**Problem statement**. Return exactly the lines of the records below, starting at the line that contains "321 19 586.9" and ending at the line that contains "183 210 1249.4", with both of those lines kept.

[Material supplied — start]

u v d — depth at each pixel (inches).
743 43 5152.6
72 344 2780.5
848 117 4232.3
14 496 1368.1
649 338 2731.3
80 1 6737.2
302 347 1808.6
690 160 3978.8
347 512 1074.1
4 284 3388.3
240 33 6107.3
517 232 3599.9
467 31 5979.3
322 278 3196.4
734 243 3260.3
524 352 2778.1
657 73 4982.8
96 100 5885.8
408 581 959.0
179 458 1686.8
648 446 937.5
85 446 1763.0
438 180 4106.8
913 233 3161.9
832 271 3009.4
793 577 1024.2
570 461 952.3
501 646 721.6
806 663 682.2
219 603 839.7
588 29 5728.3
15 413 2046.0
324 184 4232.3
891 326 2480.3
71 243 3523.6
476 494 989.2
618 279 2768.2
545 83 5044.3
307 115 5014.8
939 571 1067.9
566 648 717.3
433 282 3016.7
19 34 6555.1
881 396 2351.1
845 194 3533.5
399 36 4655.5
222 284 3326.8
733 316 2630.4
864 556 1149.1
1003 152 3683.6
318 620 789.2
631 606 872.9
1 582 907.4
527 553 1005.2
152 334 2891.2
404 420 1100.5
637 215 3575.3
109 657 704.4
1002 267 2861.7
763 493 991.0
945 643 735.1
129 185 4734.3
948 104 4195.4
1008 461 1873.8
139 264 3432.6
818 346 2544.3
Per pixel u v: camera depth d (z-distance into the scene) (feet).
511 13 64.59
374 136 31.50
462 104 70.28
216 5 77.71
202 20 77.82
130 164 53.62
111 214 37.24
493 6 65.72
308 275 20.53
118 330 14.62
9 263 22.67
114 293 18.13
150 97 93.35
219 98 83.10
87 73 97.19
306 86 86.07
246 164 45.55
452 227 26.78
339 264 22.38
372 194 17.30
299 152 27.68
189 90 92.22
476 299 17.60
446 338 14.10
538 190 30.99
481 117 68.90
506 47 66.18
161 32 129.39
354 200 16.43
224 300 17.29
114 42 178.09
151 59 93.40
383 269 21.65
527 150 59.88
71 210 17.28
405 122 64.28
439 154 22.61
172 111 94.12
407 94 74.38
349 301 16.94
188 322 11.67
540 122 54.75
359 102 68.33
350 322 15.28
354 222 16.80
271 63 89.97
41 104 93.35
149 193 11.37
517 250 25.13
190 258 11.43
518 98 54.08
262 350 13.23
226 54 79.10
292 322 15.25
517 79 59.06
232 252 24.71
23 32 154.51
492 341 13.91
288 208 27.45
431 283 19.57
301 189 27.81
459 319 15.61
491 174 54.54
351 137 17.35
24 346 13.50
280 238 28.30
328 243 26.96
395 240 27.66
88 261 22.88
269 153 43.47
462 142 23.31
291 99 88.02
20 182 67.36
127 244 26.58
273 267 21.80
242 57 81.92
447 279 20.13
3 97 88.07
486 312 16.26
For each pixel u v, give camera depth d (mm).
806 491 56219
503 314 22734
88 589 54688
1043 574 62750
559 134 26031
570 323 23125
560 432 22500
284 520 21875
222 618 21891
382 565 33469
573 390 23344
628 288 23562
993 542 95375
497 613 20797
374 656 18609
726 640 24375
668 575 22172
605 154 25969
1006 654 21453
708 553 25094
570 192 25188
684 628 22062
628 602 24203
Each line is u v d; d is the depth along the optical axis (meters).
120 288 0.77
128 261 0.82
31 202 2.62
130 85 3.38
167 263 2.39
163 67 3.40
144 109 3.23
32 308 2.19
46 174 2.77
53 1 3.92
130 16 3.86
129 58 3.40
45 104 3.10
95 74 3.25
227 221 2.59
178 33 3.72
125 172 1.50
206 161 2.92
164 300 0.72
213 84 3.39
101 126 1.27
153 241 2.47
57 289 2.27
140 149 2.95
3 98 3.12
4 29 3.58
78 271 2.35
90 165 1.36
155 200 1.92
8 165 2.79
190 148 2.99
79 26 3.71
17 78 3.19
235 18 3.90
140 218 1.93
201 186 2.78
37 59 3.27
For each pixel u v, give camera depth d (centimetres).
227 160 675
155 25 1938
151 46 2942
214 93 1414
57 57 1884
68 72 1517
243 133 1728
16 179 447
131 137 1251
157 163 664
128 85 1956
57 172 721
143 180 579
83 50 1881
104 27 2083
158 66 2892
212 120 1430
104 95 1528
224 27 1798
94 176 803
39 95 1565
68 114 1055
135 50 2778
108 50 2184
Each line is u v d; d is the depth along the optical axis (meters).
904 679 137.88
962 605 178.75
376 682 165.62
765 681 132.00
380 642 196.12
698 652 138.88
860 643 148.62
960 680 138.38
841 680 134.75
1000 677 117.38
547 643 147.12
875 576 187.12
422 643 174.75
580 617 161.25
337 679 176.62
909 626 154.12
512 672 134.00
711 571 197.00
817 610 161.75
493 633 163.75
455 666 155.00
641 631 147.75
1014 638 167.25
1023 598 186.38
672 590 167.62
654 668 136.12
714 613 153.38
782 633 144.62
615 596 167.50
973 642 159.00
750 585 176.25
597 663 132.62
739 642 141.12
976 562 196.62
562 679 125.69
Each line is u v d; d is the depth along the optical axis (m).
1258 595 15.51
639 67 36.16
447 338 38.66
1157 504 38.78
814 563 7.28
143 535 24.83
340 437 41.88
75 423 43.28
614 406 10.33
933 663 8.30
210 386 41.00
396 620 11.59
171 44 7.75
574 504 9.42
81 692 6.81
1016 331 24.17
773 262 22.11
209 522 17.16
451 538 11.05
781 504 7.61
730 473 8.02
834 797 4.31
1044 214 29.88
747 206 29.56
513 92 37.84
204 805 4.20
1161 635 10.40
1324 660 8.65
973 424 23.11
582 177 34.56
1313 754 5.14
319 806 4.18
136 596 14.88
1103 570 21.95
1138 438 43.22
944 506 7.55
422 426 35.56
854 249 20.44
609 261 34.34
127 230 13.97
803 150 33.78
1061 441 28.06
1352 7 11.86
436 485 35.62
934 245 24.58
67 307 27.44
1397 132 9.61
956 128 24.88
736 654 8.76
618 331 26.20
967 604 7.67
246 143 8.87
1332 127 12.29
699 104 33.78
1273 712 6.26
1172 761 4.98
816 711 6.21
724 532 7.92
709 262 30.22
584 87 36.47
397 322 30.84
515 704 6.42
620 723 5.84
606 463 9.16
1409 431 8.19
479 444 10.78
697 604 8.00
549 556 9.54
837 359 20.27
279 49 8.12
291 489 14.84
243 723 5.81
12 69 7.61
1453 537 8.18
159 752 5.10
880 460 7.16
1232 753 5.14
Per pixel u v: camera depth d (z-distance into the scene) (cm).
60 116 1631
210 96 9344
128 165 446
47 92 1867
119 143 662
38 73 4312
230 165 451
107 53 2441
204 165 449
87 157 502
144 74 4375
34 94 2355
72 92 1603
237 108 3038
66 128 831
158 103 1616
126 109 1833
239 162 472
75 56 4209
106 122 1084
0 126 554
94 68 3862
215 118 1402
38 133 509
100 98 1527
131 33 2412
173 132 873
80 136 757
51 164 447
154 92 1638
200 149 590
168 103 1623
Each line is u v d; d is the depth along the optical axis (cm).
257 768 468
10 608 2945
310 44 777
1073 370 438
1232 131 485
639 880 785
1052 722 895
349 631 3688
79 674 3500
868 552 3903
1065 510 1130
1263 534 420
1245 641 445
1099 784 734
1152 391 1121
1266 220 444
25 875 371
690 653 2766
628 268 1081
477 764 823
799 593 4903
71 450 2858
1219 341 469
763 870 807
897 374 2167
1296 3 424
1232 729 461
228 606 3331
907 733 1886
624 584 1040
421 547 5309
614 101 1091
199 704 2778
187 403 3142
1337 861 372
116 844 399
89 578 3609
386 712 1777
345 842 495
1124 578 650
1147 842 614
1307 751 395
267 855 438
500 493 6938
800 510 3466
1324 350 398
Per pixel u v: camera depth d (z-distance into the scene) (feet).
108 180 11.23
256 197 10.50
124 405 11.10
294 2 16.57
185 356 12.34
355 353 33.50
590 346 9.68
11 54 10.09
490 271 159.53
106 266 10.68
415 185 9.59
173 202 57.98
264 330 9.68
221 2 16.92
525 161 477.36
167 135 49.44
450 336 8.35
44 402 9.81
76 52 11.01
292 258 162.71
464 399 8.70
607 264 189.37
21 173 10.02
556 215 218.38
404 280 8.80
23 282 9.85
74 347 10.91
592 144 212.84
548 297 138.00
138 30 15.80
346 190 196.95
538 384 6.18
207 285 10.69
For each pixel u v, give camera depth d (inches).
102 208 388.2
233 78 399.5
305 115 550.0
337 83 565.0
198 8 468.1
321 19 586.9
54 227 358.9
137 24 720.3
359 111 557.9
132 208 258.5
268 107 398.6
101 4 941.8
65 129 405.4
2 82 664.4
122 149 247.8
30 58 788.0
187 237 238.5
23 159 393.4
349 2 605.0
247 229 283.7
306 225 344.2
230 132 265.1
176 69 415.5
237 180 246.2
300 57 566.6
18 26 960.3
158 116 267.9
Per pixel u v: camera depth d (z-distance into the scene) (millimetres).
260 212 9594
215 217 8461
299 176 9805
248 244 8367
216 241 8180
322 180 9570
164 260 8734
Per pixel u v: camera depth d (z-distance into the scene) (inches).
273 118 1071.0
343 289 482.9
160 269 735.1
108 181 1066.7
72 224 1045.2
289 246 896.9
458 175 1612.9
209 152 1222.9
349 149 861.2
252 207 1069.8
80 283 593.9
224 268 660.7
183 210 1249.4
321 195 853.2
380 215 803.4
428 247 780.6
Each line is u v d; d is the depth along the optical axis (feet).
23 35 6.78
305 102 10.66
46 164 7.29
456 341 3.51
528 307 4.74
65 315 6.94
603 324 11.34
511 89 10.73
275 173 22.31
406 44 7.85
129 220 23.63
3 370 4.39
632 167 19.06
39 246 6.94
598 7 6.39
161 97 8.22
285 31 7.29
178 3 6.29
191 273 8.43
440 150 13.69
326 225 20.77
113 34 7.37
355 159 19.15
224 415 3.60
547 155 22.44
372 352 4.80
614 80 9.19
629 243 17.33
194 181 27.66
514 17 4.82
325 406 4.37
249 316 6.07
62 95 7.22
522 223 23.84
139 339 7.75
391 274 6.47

[Material supplied — finish]

**Task output**.
321 19 586.9
54 227 358.9
137 24 720.3
359 111 557.9
132 208 258.5
268 107 398.6
101 4 941.8
65 129 405.4
2 82 664.4
122 149 247.8
30 58 788.0
187 237 238.5
23 159 393.4
349 2 605.0
247 229 283.7
306 225 344.2
230 132 265.1
176 69 415.5
237 180 246.2
300 57 566.6
18 26 960.3
158 116 267.9
Per pixel u v: camera depth d (z-distance into the scene) (millimetres).
260 212 9594
215 217 8461
299 176 9805
248 244 8367
216 241 8180
322 180 9570
164 260 8734
Per pixel u v: camera depth d (z-distance into the scene) (inches).
273 118 1071.0
343 289 482.9
160 269 735.1
108 181 1066.7
72 224 1045.2
289 246 896.9
458 175 1612.9
209 152 1222.9
349 149 861.2
252 207 1069.8
80 283 593.9
224 268 660.7
183 210 1249.4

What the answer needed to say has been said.